Data are presented as mean ± standard deviation. The statistical significance of differences in uptake between the two tracers was determined via a paired two-tailed Student t-test using Microsoft Excel. A p value less than 0.05 was considered statistically significant.

4. Conclusions

[*I]IB-Mal-d-GDDDK was synthesized and compared with [*I]IB-Mal-d-GEEEK, a residualizing prosthetic agent that had previously been demonstrated to offer clear advantages for labeling internalizing mAbs including excellent retention in tumor, minimal dehalogenation, and a low degree of uptake in normal tissues.

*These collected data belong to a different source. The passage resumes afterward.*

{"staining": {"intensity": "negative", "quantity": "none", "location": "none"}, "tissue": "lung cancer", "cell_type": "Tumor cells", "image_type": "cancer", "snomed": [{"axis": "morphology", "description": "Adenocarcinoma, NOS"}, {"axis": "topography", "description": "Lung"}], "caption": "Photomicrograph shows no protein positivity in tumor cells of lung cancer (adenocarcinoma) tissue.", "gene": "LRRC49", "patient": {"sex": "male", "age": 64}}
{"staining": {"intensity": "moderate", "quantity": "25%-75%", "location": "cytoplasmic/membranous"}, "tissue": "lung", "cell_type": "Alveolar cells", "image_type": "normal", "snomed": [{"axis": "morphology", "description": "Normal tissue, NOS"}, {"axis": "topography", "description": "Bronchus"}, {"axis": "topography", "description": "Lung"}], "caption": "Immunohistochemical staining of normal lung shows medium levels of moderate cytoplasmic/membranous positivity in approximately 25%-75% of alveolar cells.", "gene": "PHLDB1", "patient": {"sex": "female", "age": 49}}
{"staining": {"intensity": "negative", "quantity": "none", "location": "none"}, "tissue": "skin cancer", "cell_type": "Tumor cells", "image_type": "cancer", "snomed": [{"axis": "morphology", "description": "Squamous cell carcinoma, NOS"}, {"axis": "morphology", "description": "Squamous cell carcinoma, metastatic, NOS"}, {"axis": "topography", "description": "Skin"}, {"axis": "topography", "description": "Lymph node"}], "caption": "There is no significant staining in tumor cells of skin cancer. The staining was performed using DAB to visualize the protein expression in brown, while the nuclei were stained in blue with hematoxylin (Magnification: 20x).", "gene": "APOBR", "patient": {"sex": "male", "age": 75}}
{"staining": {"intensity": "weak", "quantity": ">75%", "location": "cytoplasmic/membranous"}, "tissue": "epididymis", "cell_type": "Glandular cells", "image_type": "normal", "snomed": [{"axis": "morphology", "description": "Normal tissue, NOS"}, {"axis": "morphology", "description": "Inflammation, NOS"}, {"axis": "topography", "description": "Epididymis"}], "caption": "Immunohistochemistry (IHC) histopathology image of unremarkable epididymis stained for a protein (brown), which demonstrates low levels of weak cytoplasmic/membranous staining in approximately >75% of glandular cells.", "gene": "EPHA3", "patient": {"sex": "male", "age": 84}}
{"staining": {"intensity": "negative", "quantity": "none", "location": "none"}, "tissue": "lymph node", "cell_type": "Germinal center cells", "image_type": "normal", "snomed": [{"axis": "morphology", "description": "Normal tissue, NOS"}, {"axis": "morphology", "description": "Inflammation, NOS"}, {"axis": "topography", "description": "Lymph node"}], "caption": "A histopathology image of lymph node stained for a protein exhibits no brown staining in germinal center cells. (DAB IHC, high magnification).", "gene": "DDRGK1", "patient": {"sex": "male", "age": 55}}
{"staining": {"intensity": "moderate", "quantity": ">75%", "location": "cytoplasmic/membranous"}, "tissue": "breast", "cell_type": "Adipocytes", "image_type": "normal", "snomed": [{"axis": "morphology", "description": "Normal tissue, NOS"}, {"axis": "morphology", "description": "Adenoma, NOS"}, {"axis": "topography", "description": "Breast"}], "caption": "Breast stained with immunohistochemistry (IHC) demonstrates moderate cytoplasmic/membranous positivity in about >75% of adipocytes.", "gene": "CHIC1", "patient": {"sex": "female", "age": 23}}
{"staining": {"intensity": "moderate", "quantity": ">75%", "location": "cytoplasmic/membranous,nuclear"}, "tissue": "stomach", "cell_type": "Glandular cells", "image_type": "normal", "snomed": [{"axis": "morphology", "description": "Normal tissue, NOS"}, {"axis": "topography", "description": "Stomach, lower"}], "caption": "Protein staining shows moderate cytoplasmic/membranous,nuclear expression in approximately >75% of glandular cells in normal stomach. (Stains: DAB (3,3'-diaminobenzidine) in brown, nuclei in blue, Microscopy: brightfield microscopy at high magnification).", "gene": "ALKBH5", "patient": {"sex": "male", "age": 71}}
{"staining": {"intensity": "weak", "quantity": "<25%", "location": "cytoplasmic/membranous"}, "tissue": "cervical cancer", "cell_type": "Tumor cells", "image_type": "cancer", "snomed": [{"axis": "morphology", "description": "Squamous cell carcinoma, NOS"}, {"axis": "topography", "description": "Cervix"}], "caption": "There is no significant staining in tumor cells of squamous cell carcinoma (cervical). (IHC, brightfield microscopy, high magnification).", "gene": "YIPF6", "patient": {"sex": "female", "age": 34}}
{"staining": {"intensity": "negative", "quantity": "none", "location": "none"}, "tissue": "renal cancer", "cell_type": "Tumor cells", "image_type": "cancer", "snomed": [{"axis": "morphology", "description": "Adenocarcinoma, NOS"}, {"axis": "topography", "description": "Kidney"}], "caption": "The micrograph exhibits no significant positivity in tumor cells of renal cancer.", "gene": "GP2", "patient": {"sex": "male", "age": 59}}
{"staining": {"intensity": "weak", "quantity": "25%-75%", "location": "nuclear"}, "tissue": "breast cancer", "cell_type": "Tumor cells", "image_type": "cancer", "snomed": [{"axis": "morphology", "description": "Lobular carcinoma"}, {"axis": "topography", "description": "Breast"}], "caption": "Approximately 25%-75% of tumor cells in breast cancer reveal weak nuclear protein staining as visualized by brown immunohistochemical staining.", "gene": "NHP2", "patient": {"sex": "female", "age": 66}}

Simple substitution of d-glutamates for d-aspartates in [*I]IB-Mal-d-GEEEK did not compromise HER2 targeting in vitro and in vivo. Radioiodination of 5F7 using [*I]IB-Mal-d-GDDDK was achieved in radiochemical yields similar to those obtained with [*I]IB-Mal-d-GEEEK. Paired-label internalization assays indicated that both residualizing labels were equivalent with respect to intracellularly trapping of activity in BT474M1 cells in vitro. Biodistribution studies in mice with SKOV-3 xenografts indicated that the major difference between the two residualizing labels was in their kidney uptake. Future experiments will be performed to evaluate the nature of the labeled catabolites generated from proteins labeled using both residualizing labels to better understand the factors responsible for their kidney uptake.